-- Start RECORD SET --

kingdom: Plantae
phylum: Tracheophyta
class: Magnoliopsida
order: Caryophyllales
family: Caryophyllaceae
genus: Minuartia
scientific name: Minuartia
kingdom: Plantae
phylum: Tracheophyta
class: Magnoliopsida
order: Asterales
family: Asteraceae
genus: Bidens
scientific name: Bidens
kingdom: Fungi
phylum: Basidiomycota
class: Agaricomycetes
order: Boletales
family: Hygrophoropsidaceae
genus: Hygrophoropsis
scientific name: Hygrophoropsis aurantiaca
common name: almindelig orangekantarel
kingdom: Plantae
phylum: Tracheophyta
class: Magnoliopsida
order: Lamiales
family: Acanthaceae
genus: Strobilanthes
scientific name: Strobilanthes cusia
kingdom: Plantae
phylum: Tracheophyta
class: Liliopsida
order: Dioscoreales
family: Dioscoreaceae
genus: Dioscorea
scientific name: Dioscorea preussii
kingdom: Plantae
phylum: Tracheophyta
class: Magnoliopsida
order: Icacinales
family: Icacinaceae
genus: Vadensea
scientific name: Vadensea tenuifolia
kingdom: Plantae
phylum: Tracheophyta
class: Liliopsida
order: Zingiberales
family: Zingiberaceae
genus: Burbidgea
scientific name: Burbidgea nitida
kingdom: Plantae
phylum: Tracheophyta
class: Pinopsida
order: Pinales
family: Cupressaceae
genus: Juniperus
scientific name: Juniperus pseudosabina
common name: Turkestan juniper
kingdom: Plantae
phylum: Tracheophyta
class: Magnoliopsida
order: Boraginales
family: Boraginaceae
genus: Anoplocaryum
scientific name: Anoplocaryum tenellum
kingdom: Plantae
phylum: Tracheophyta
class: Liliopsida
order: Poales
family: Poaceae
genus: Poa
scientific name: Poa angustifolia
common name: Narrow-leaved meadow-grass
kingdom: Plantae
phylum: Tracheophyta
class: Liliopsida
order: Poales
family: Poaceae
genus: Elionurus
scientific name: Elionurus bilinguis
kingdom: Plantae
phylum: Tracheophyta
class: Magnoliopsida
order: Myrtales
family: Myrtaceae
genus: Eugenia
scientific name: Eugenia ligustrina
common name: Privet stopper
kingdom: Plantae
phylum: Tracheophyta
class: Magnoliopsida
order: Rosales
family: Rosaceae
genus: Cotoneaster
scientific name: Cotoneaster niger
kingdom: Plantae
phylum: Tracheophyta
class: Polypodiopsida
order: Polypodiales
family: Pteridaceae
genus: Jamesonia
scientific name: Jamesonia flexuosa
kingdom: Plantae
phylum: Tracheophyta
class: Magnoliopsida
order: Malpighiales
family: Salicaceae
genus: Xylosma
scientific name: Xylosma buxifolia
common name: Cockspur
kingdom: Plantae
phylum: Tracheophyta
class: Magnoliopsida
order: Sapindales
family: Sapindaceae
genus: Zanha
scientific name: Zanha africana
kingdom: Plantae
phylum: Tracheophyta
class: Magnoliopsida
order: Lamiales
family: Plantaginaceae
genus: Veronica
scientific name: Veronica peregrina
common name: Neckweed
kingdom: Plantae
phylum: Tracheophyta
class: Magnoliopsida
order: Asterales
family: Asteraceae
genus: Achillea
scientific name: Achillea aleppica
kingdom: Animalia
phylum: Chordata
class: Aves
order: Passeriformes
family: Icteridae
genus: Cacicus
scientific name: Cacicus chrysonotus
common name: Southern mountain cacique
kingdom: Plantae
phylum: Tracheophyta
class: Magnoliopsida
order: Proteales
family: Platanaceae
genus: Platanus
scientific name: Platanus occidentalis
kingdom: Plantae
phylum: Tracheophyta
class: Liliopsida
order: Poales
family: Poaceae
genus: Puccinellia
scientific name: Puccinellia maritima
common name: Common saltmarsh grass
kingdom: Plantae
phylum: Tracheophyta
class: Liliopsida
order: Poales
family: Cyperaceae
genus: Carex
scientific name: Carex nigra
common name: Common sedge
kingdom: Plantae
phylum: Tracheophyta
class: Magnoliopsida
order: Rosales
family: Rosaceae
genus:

-- End RECORD SET --

**WRITTEN REQUEST**
Format every line of the records above as a numbered list, leaving out any blank lines.

**COMPLETED EXERCISE**
1. kingdom: Plantae
2. phylum: Tracheophyta
3. class: Magnoliopsida
4. order: Caryophyllales
5. family: Caryophyllaceae
6. genus: Minuartia
7. scientific name: Minuartia
8. kingdom: Plantae
9. phylum: Tracheophyta
10. class: Magnoliopsida
11. order: Asterales
12. family: Asteraceae
13. genus: Bidens
14. scientific name: Bidens
15. kingdom: Fungi
16. phylum: Basidiomycota
17. class: Agaricomycetes
18. order: Boletales
19. family: Hygrophoropsidaceae
20. genus: Hygrophoropsis
21. scientific name: Hygrophoropsis aurantiaca
22. common name: almindelig orangekantarel
23. kingdom: Plantae
24. phylum: Tracheophyta
25. class: Magnoliopsida
26. order: Lamiales
27. family: Acanthaceae
28. genus: Strobilanthes
29. scientific name: Strobilanthes cusia
30. kingdom: Plantae
31. phylum: Tracheophyta
32. class: Liliopsida
33. order: Dioscoreales
34. family: Dioscoreaceae
35. genus: Dioscorea
36. scientific name: Dioscorea preussii
37. kingdom: Plantae
38. phylum: Tracheophyta
39. class: Magnoliopsida
40. order: Icacinales
41. family: Icacinaceae
42. genus: Vadensea
43. scientific name: Vadensea tenuifolia
44. kingdom: Plantae
45. phylum: Tracheophyta
46. class: Liliopsida
47. order: Zingiberales
48. family: Zingiberaceae
49. genus: Burbidgea
50. scientific name: Burbidgea nitida
51. kingdom: Plantae
52. phylum: Tracheophyta
53. class: Pinopsida
54. order: Pinales
55. family: Cupressaceae
56. genus: Juniperus
57. scientific name: Juniperus pseudosabina
58. common name: Turkestan juniper
59. kingdom: Plantae
60. phylum: Tracheophyta
61. class: Magnoliopsida
62. order: Boraginales
63. family: Boraginaceae
64. genus: Anoplocaryum
65. scientific name: Anoplocaryum tenellum
66. kingdom: Plantae
67. phylum: Tracheophyta
68. class: Liliopsida
69. order: Poales
70. family: Poaceae
71. genus: Poa
72. scientific name: Poa angustifolia
73. common name: Narrow-leaved meadow-grass
74. kingdom: Plantae
75. phylum: Tracheophyta
76. class: Liliopsida
77. order: Poales
78. family: Poaceae
79. genus: Elionurus
80. scientific name: Elionurus bilinguis
81. kingdom: Plantae
82. phylum: Tracheophyta
83. class: Magnoliopsida
84. order: Myrtales
85. family: Myrtaceae
86. genus: Eugenia
87. scientific name: Eugenia ligustrina
88. common name: Privet stopper
89. kingdom: Plantae
90. phylum: Tracheophyta
91. class: Magnoliopsida
92. order: Rosales
93. family: Rosaceae
94. genus: Cotoneaster
95. scientific name: Cotoneaster niger
96. kingdom: Plantae
97. phylum: Tracheophyta
98. class: Polypodiopsida
99. order: Polypodiales
100. family: Pteridaceae
101. genus: Jamesonia
102. scientific name: Jamesonia flexuosa
103. kingdom: Plantae
104. phylum: Tracheophyta
105. class: Magnoliopsida
106. order: Malpighiales
107. family: Salicaceae
108. genus: Xylosma
109. scientific name: Xylosma buxifolia
110. common name: Cockspur
111. kingdom: Plantae
112. phylum: Tracheophyta
113. class: Magnoliopsida
114. order: Sapindales
115. family: Sapindaceae
116. genus: Zanha
117. scientific name: Zanha africana
118. kingdom: Plantae
119. phylum: Tracheophyta
120. class: Magnoliopsida
121. order: Lamiales
122. family: Plantaginaceae
123. genus: Veronica
124. scientific name: Veronica peregrina
125. common name: Neckweed
126. kingdom: Plantae
127. phylum: Tracheophyta
128. class: Magnoliopsida
129. order: Asterales
130. family: Asteraceae
131. genus: Achillea
132. scientific name: Achillea aleppica
133. kingdom: Animalia
134. phylum: Chordata
135. class: Aves
136. order: Passeriformes
137. family: Icteridae
138. genus: Cacicus
139. scientific name: Cacicus chrysonotus
140. common name: Southern mountain cacique
141. kingdom: Plantae
142. phylum: Tracheophyta
143. class: Magnoliopsida
144. order: Proteales
145. family: Platanaceae
146. genus: Platanus
147. scientific name: Platanus occidentalis
148. kingdom: Plantae
149. phylum: Tracheophyta
150. class: Liliopsida
151. order: Poales
152. family: Poaceae
153. genus: Puccinellia
154. scientific name: Puccinellia maritima
155. common name: Common saltmarsh grass
156. kingdom: Plantae
157. phylum: Tracheophyta
158. class: Liliopsida
159. order: Poales
160. family: Cyperaceae
161. genus: Carex
162. scientific name: Carex nigra
163. common name: Common sedge
164. kingdom: Plantae
165. phylum: Tracheophyta
166. class: Magnoliopsida
167. order: Rosales
168. family: Rosaceae
169. genus:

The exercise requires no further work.